The idea behind Gooseberries was that one looks at what something isn’t to approach an understanding, by process of elimination, of what it is.
The steel plate sculptures were initially drawn using a computer-aided drawing package called AutoCAD (it is mostly used by engineers and architects). These shapes I was looking at existed as lines within a computerised virtual 3D space; however, the co-ordinate system used in this computer package is still the old Cartesian co-ordinate system, (i.e. x,y,z).
I was talking to a nutritionist recently over dinner. She told me that, on the whole, people today don’t chew their food enough. She said our guts have evolved from millennia of early man sitting around, all day, just chewing on their meat and fruits. They would chew until the food was liquefied, then they would swallow. Our palates and guts have evolved to deal with food in this way. Over the last thousand years, (and particularly the last hundred or so) we have become too busy to sit around and chew all day; however, our guts haven’t had enough time to change.
Last year I read a livid and foul-mouthed assault on empiricism by Henry Miller. It was an excerpt from Tropic of Cancer. My interpretation was: that we, mankind, have not moved on, really, from the Enlightenment; that we have taken the basic, first principles formed in that time and merely improved on them: “I love everything that flows, that has time in it and becoming, that brings us back to the beginning where there is never end … ”

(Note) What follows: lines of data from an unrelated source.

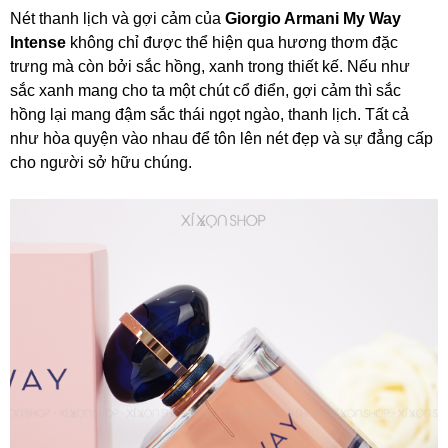
Nét thanh lịch và gợi cảm của
Giorgio Armani My Way
Intense
không chỉ được thể hiện qua hương thơm đặc
trưng mà còn bởi sắc hồng, xanh trong thiết kế. Nếu như
sắc xanh mang cho ta một chút cổ điển, gợi cảm thì sắc
hồng lại mang đậm sắc thái ngọt ngào, thanh lịch. Tất cả
như hòa quyện vào nhau để tôn lên nét đẹp và sự đẳng cấp
cho người sở hữu chúng.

Earlier this year I was looking at the arcs that a clay pigeon and a bullet make before they collide in the air. I idealised the arcs – removed the physics (spin, friction, gravity, et cetera) and any geometric measurements involved – and looked only at the shape they made, which I thought, at the time, resembled that of a leaf. I have since reduced the two arcs to: something to be understood (the clay pigeon) and the understander (the bullet – these are interchangeable). The two arcs start from two separate points, then they travel to a point of convergence – a collision. Here the arcs, and their reducing innocence relative to each other, come to an end; they and everything they purely represent is destroyed. I drew this curved pyramidal shape and looked at it from a number of angles and tried to make some sense of it. I felt, firstly, that this shape is possible and secondly that it represented a generic, empirical understanding of any thing.

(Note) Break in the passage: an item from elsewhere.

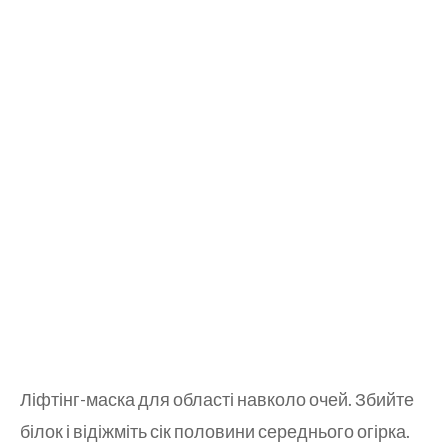
Ліфтінг-маска для області навколо очей. Збийте
білок і відіжміть сік половини середнього огірка.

Then I continued the arcs beyond the point of collision. I did the same thing with this shape, drew it, moved it around, tried to make sense of it and considered its bindings. I felt this was a shape that represented impossibility. It is an impossible shape, because, the point of collision (or destruction) is the point from where the two continued, idealised arcs, that form this shape, bloom from. The existence of these two specific post-collision arcs is utterly reliant and inherent on the existence of that specific point of destruction (or collision), and by extension, the pre-collision arcs themselves; i.e. the point of collision is necessary.
These shapes have no geometric measurement, no scale and no state of stasis. All they have is an ethos. The ethos has a logic that binds them, in that: there are two arcs that have an indicative, regular rate of curvature, they have centre points, a beginning, an end, that time passes in the formation of these, and that the arcs share one cross-over point and that is this point of collision. In summary, this shape represents: the possible, the necessary and the impossible. I now realise that these words sound like terms from Aristotelian logic, but I know almost nothing of Aristotle’s work.